In the passage on the Arizona ballot audit, how much did the Arizona Senate contract to pay Cyber Ninjas for the whole audit?

Passage to read
----

Arizona Senate President Karen Fann, who hired Cyber Ninjas, dismissed concerns about Logan’s tweets and other indications he might be biased as “tiny little things.”

Some others don’t see them as quite so tiny.

Arizona mail in ballot audit

Arizona mail in ballot audit

Arizona mail in ballot audit

Douglas Cobb, owner of Paper Forensics, a Savannah, Georgia-based document examination firm, shared emails with CNN showing he was approached in April by another Cyber Ninjas subcontractor, Haystack Investigations, of Lebanon, Pennsylvania, to join the Arizona “audit.” The emails were first reported by the Arizona Republic.
Cobb said he was asked to provide up to 20 people for 14 days to examine the ballot paper, at a rate of $600 a day plus expenses per person and $800 a day for himself. That total, just over $179,000 plus expenses, is more than the Arizona Senate contracted to pay Cyber Ninjas for the audit as a whole: $150,000. As CNN has reported, private partisan sources heavily invested in casting doubt on Biden’s election victory claim to have funneled more than $1.6 million to the audit.

Neither Fann, nor the Senate, nor Logan, have said how much in private funding Cyber Ninjas has received or spent. At the April 22 press conference, Logan said he didn’t know how much his company was being paid, and didn’t want to know, because “I don’t want to be influenced.”

Cobb had planned to work on the audit — until his son looked online into the people he’d be working for.

“I withdrew once I found out a little more about who was involved, Cyber Ninjas and Logan and his conspiracy theories,” Cobb said.

Logan didn’t answer questions from CNN about who is accounting for funds received and spent for the audit; about whether he’s been approached by legislators from other states to do similar work; about whether his company has an actual office or any full-time employees; about how he and his company came to Fann’s attention; or about whether he still believes the conspiracies he touted months ago to GOP US senators, such as debunked allegations of fraud in counties in Georgia and Pennsylvania, or debunked claims that Dominion Voting System’s core software originates from intellectual property of Smartmatic, and is linked through Smartmatic to Venezuela’s long-dead former president Hugo Chavez, among others.

----

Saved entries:
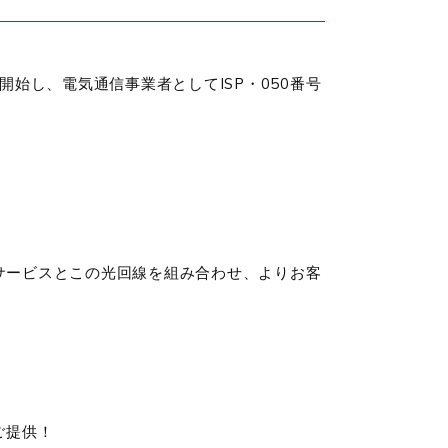
始し、電気通信事業者としてISP・050番号
サービスとこの光回線を組み合わせ、よりお客
ご提供！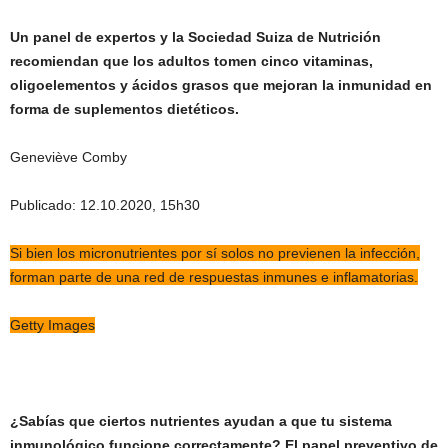
Un panel de expertos y la Sociedad Suiza de Nutrición
recomiendan que los adultos tomen cinco vitaminas,
oligoelementos y ácidos grasos que mejoran la inmunidad en
forma de suplementos dietéticos.
Geneviève Comby
Publicado: 12.10.2020, 15h30
Si bien los micronutrientes por sí solos no previenen la infección,
forman parte de una red de respuestas inmunes e inflamatorias.
Getty Images
¿Sabías que ciertos nutrientes ayudan a que tu sistema
inmunológico funcione correctamente? El papel preventivo de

----

Answer to this exercise
$150,000